Banshees are in a league of their own

By Lynne Tolman

    Pro racer Frank McCormack of Leicester has a new jersey this season, and the screaming red-haired she-devil pictured on the Boston Banshees blue-checked uniform becomes a blur during races that are "probably harder than any USCF crit I've ever done,'' he said.

    The Banshees are a new team this year in the National Cycle League, a 6-year-old enterprise that's winning grudging respect for building up bike racing's audience with hourlong, made-for-TV criteriums featuring city-based squads. The idea is that fans will root for the home team, an element key to advertisers that's missing from the European-style races governed by the U.S. Cycling Federation.

    The Banshees will race against Houston and New York teams at noon next Sunday outside the Bayside Expo Center in Boston, their only home race of the season. NCL squads from Amsterdam, London and Toronto will face off at 2 p.m.

    McCormack, 25, and his brother, Mark, 24, are among 10 New Englanders and one Texan on the Boston roster. Both McCormacks used to ride for IME Healthshare, based in Plymouth.

    Frank moved from Plymouth to Leicester this month for a job with Hot Tubes, a Worcester bike frame building and painting business. NCL pay is decent, he said -- most riders get $200 to $1,000 per race, and expenses are covered -- but there are only a handful of races each season.

    Between NCL competitions, the McCormacks race in USCF events with sponsorship from Landry's/Hot Tubes or Carver Cycle, and Tufts Associated Health Plans will sponsor Frank in the Fitchburg-Longsjo Classic over the Fourth of July weekend.

    NCL racing is demanding "because it's not who crosses the finish line first, it's the team that accumulates the most points. You have to stay very active the whole time,'' said McCormack, who placed third in the national road championships in 1990 and has won stages at Killington, New England's premier stage race.

    Each NCL race consists of two halves, 15 laps each on a 1-kilometer course, with sprints for points every three laps. Each team has five riders in the race at a time.

    "You can't hesitate to do the racing,'' said McCormack, who typically averages 25 to 30 mph on his carbon fiber Aegis. "If a guy attacks, you can't sit back and think about it, or you lose out on the points.''

    A new rule this year, allowing each team to hand-sling one fresh rider into the race during each half, has worked to the Banshees' advantage. Racing against Houston and Los Angeles last month in LA, Frank McCormack was in a breakaway with two rivals, and teammate Jason R. Snow of Buzzards Bay was tiring as he tried to close the gap. Snow, the league's MVP in 1992 when he rode for Miami, put his hand out as he reached the pit and launched Peter K. Vollers into the race. Vollers caught the break and picked up valuable points.

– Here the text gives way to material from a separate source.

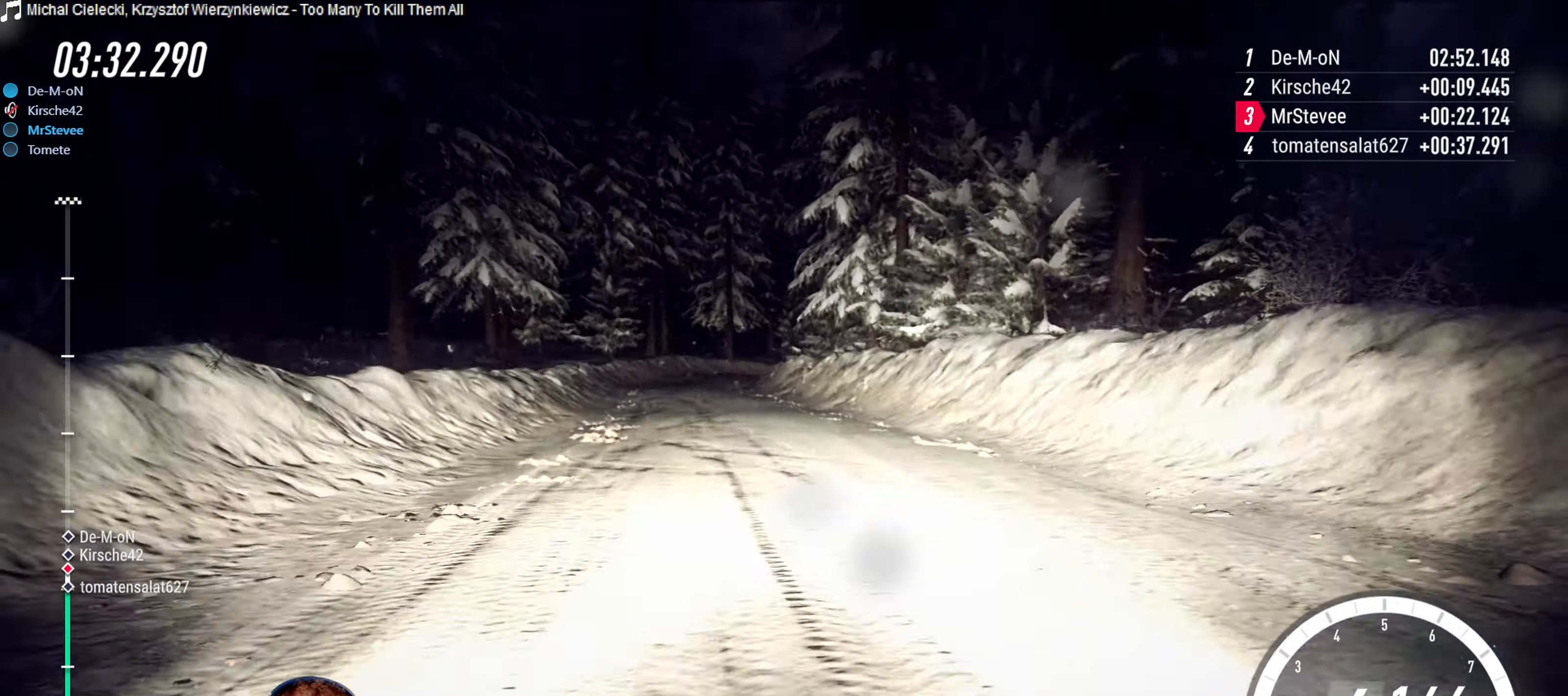
{"buttons": ["L2"], "left_stick": "right", "right_stick": "center", "events": [[66, "left_stick", "down-left"], [283, "left_stick", "center"], [400, "left_stick", "right"], [416, "R2", "up"], [433, "L2", "down"]]}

    Miami has won two races this season, and Boston has placed twice, "so we've got to catch up,'' said Vollers, 27, another former IME team member, who serves as the Banshees' manager. Last year Vollers, who lives in Plymouth, Vt., rode for the NCL's Pittsburgh Power, the team that won the league's world title. His USCF sponsor is O'Neil's bike shop in Worcester.

    Another Boston rider is Tyler Hamilton from Marblehead, last year's national collegiate champion and a member of the U.S. national team. Hamilton, 23, finished sixth in the Tour DuPont prologue this year and 29th overall.

    Others on the team include:

  • Green-haired, tongue-pierced, tattooed Adam "Jazzy'' F. Myerson of Northampton, who Vollers says "shines on TV -- he really puts people at ease."
  • Paul Curley of Taunton, who piloted a tandem with blind stoker Carlos Talbot of Miami to victory in the USCF tandem exhibition road race two years in a row.
  • Barton B. Knaggs of Austin, Texas, who rode for the NCL's London team last year, the team that Sarah Fulkerson of Boston managed before she bought the Boston franchise.
  • Douglas C. Ziewacz of Springfield, another former IME rider.
  • Greg Swinand of Brighton, who grew up in Shrewsbury and also rides for O'Neil's.